Intervention de Philippe Bonnecarrere

Réunion du 29 novembre 2014 à 10h00
Loi de finances pour 2015 — Culture

Photo de Philippe BonnecarrerePhilippe Bonnecarrere :

Madame le président, madame la ministre, mes chers collègues, les crédits affectés à la mission « Culture » du projet de loi de finances pour 2015 sont présentés comme stables.

Madame la ministre, cette sanctuarisation est, pour vous, un succès. Elle le serait totalement si elle était réelle ! Malheureusement, tel n’est pas le cas. Pour s’en convaincre, il convient de replacer le budget qui nous est soumis dans une triple perspective.

Premièrement, il faut le mettre en perspective avec les baisses de 2013 et de 2014. À cet égard, le budget pour 2015 n’est que la consécration de ces baisses. Dans le temps, l’effort culturel de l’État décroît.

Deuxièmement, et ce point est tout aussi préoccupant, le budget culturel de l’État, comme cela a été indiqué, est de moins en moins représentatif de l’effort de la nation en matière culturelle, les financements des collectivités locales étant aujourd’hui largement majoritaires dans ce domaine. Or, du fait de la baisse continue de leurs ressources jusqu’en 2017, les collectivités seront amenées à réduire leur action. Même si, en toute probabilité, elles tenteront de préserver au maximum leurs dépenses culturelles, tant de fonctionnement que d’investissement, une telle réduction ne pourra être évitée.

▶ **DONNÉES D'ENTRÉE**:
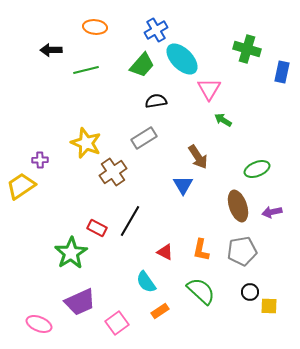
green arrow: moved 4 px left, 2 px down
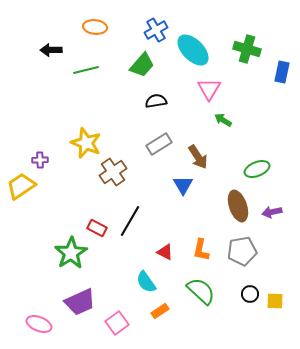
cyan ellipse: moved 11 px right, 9 px up
gray rectangle: moved 15 px right, 6 px down
black circle: moved 2 px down
yellow square: moved 6 px right, 5 px up
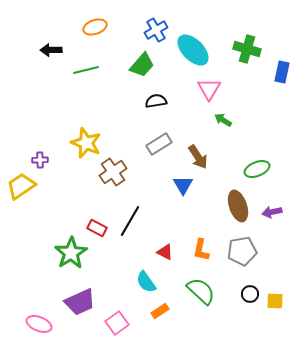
orange ellipse: rotated 25 degrees counterclockwise
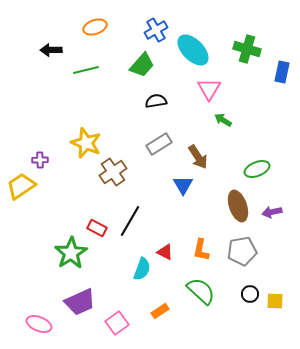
cyan semicircle: moved 4 px left, 13 px up; rotated 125 degrees counterclockwise
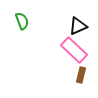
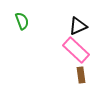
pink rectangle: moved 2 px right
brown rectangle: rotated 21 degrees counterclockwise
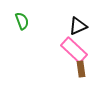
pink rectangle: moved 2 px left
brown rectangle: moved 6 px up
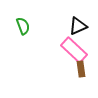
green semicircle: moved 1 px right, 5 px down
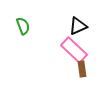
brown rectangle: moved 1 px right
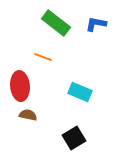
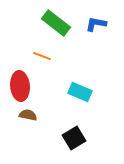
orange line: moved 1 px left, 1 px up
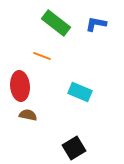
black square: moved 10 px down
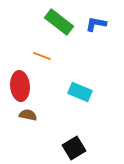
green rectangle: moved 3 px right, 1 px up
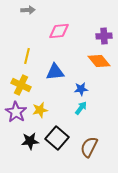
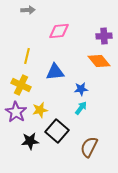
black square: moved 7 px up
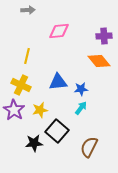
blue triangle: moved 3 px right, 10 px down
purple star: moved 2 px left, 2 px up
black star: moved 4 px right, 2 px down
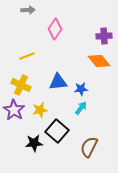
pink diamond: moved 4 px left, 2 px up; rotated 50 degrees counterclockwise
yellow line: rotated 56 degrees clockwise
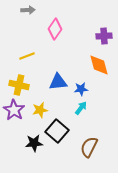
orange diamond: moved 4 px down; rotated 25 degrees clockwise
yellow cross: moved 2 px left; rotated 12 degrees counterclockwise
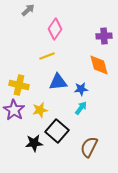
gray arrow: rotated 40 degrees counterclockwise
yellow line: moved 20 px right
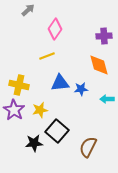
blue triangle: moved 2 px right, 1 px down
cyan arrow: moved 26 px right, 9 px up; rotated 128 degrees counterclockwise
brown semicircle: moved 1 px left
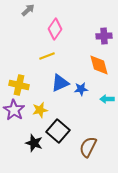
blue triangle: rotated 18 degrees counterclockwise
black square: moved 1 px right
black star: rotated 24 degrees clockwise
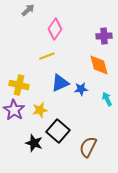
cyan arrow: rotated 64 degrees clockwise
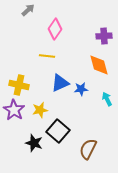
yellow line: rotated 28 degrees clockwise
brown semicircle: moved 2 px down
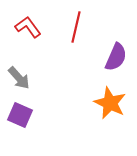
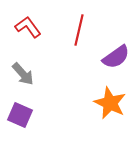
red line: moved 3 px right, 3 px down
purple semicircle: rotated 32 degrees clockwise
gray arrow: moved 4 px right, 4 px up
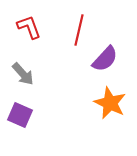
red L-shape: moved 1 px right; rotated 16 degrees clockwise
purple semicircle: moved 11 px left, 2 px down; rotated 12 degrees counterclockwise
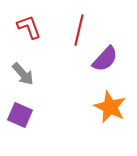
orange star: moved 4 px down
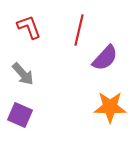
purple semicircle: moved 1 px up
orange star: rotated 24 degrees counterclockwise
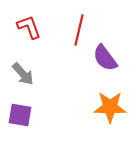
purple semicircle: rotated 100 degrees clockwise
purple square: rotated 15 degrees counterclockwise
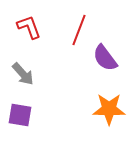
red line: rotated 8 degrees clockwise
orange star: moved 1 px left, 2 px down
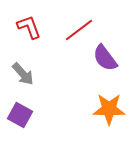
red line: rotated 32 degrees clockwise
purple square: rotated 20 degrees clockwise
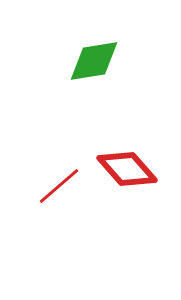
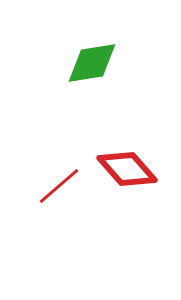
green diamond: moved 2 px left, 2 px down
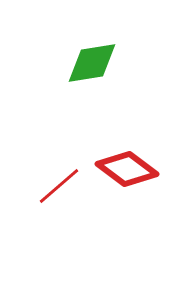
red diamond: rotated 12 degrees counterclockwise
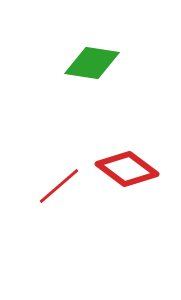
green diamond: rotated 18 degrees clockwise
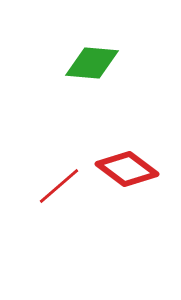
green diamond: rotated 4 degrees counterclockwise
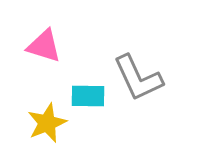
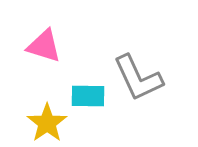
yellow star: rotated 12 degrees counterclockwise
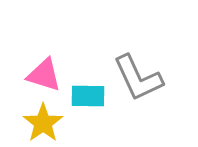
pink triangle: moved 29 px down
yellow star: moved 4 px left
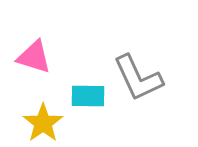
pink triangle: moved 10 px left, 18 px up
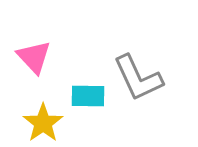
pink triangle: rotated 30 degrees clockwise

▶ **CONSIGNES**:
**A)** Répondez à ces questions sur l'intervention consacrée au budget de la culture :
(i) À quelle date et à quelle heure la réunion a-t-elle eu lieu ?
(ii) Comment les crédits de la mission « Culture » pour 2015 sont-ils présentés ?
(iii) Jusqu'à quelle année la baisse des ressources des collectivités se poursuit-elle ?
**B)** Reproduisez à l'identique les lignes de données, de celle qui contient « orange diamond: moved » à celle qui contient « brown semicircle: moved 1 px left », sans y inclure les images.
Le texte et les lignes de données n'ont aucun lien entre eux.

▶ **RÉPONSES PAR TÂCHE**:
**A)**
(i) Le 29 novembre 2014, à 10h00.
(ii) Comme stables.
(iii) Jusqu'en 2017.

**B)**
orange diamond: moved 4 px down; rotated 25 degrees clockwise
yellow cross: moved 2 px left; rotated 12 degrees counterclockwise
gray arrow: rotated 40 degrees counterclockwise
yellow line: moved 20 px right
blue triangle: moved 2 px right, 1 px down
cyan arrow: moved 26 px right, 9 px up; rotated 128 degrees counterclockwise
brown semicircle: moved 1 px left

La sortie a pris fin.